Without getting technical the simplest distinction I’d that paid VPNs are primarily designed to obfuscate your identity for accessing the mainstream web. They essentially conceal your point of origin, but not your web journey.
In contrast TOR is designed to obfuscate your access to the deep web, the unlisted, unreferenced and often systematically blocked, hidden or surveiller/criminalised bit of the deep web known as the dark web, often living in its own protocols like .onion.
VPNs are the computer equivalent of going to a bar or a nightclub with a fake ID. You’re pretending to be someone else to get in, but otherwise doing what everyone else is doing, joining the same queue, coming in by the same door, wearing normal clothes, buying the same drinks
Tor is more like the computer equivalent of trying to attend an illegal rave whose exact location you don’t yet know, where a cartel representative, a terrorist cell member, a counterfeit goods wholesaler, an Uigur human rights activist wanted by China, and an LGBT+ organisation in Saudi are all planning business and meetings, in between a few hundred ravers who found out about the venue and decided to dance there, because they like anti-normie the scene.
To go dance in your nearest nightclub of choice as a 17 year old, the fake ID may or may not get you in, but it won’t slow you down or change your behaviour compared to your 23yo sibling attending the same party.

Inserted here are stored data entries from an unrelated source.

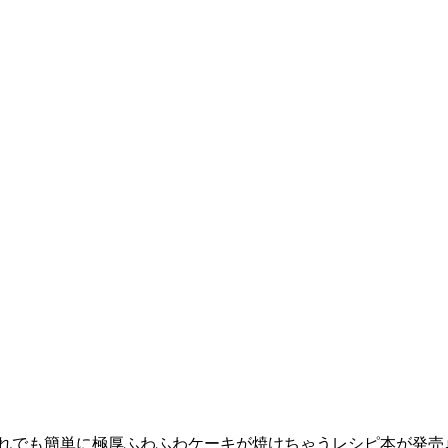
だれでも簡単に極厚ふわふわケーキが焼けちゃうレシピ本が発売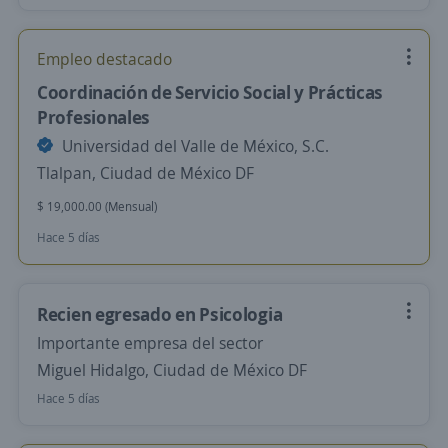
Empleo destacado
Coordinación de Servicio Social y Prácticas
Profesionales
Universidad del Valle de México, S.C.
Tlalpan, Ciudad de México DF
$ 19,000.00 (Mensual)
Hace 5 días
Recien egresado en Psicologia
Importante empresa del sector
Miguel Hidalgo, Ciudad de México DF
Hace 5 días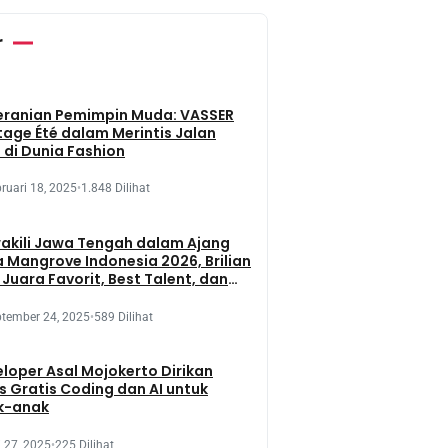
r
eranian Pemimpin Muda: VASSER
tage Été dalam Merintis Jalan
 di Dunia Fashion
ruari 18, 2025
•
1.848 Dilihat
kili Jawa Tengah dalam Ajang
 Mangrove Indonesia 2026, Brilian
 Juara Favorit, Best Talent, dan
 Presentation
tember 24, 2025
•
589 Dilihat
loper Asal Mojokerto Dirikan
s Gratis Coding dan AI untuk
k-anak
 27, 2025
•
225 Dilihat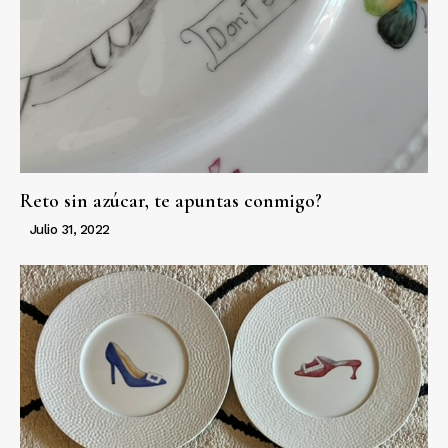
Reto sin azúcar, te apuntas conmigo?
Julio 31, 2022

To make the illegal rave on Tue 8pm, you may have to visit first an anarchist cafe and look for a blue poster with a specific slogan and number, then go to the street with that number and find the blue bar, and visit the table with the poster number, at that place you might then leave with whoever is sitting there to a taxi one of you knows, and that taxi will eventually get you to the hangar where the rave is happening, where all the people above are, but also a few people who might be there to keep tabs on who attends.
So whereas the VPN may add it takes you to borrow your sister’s if from her drawer and then the 15m from your house to the mainstream venue. The TOR journey to the rave will add ten stops and a few delays to your journey, and when you get there the hangar might have been shut down or the party moved to another venue, and you can’t just Google it or check your Facebook friends for the new address.

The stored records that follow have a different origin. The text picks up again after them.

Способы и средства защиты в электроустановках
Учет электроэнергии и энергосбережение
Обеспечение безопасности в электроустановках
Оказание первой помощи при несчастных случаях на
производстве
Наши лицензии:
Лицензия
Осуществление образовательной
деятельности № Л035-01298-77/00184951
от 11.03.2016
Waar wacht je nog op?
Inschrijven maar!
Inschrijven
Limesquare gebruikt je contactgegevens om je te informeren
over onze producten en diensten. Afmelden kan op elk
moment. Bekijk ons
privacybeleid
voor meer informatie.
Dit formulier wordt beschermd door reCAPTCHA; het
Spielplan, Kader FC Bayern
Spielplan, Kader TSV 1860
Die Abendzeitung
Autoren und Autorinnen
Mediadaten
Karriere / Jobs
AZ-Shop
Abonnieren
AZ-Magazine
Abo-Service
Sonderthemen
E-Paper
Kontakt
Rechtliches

What’s more, if you use TOR to get to the mainstream party 15m from your home, you will still need to make all those extra stops, and finally tell the taxi to take you to the mainstream club, and at the door, no one will know how you got there, what route you took, but your ID may still not be valid, and be looked at more closely than with the VPN, because you didn’t arrive with anyone and don’t feel like the regular crowd.

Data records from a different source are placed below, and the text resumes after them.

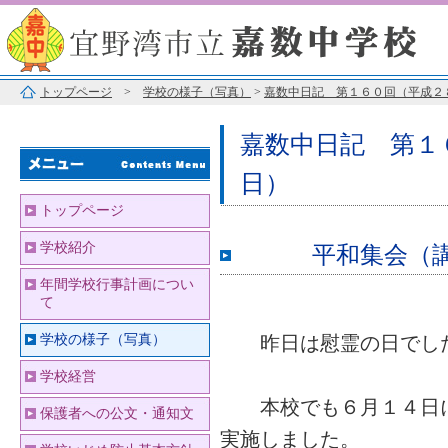
トップページ
>
学校の様子（写真）
>
嘉数中日記 第１６０回（平成２
嘉数中日記 第１
日）
トップページ
学校紹介
平和集会（講師
年間学校行事計画につい
て
学校の様子（写真）
昨日は慰霊の日でし
学校経営
本校でも６月１４日に
保護者への公文・通知文
実施しました。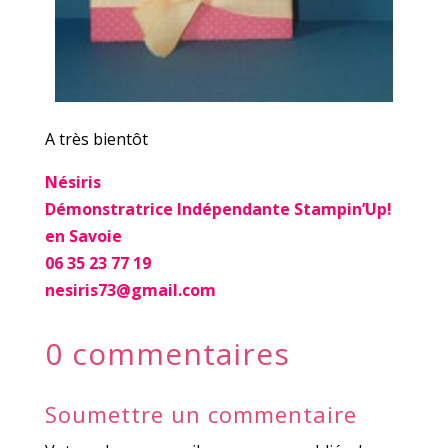
A très bientôt
Nésiris
Démonstratrice Indépendante Stampin’Up!
en Savoie
06 35 23 77 19
nesiris73@gmail.com
0 commentaires
Soumettre un commentaire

Whereas the regular ravers using tor to make the illegal rave and merely dance might just use tor to find the venue and take a route that makes no sense to normies, ensuring no average person can guess where they’ve been, the really dodgy or persecuted or paranoid will use both to get to the illegal rave, VPN as fake ID, and tor as convoluted route to loose your amateur tails.
But no one would use Tor to visit the normal nightclub party when a VPN would do. It’s too slow, boring, and risks making it less, not easier, to actually get in.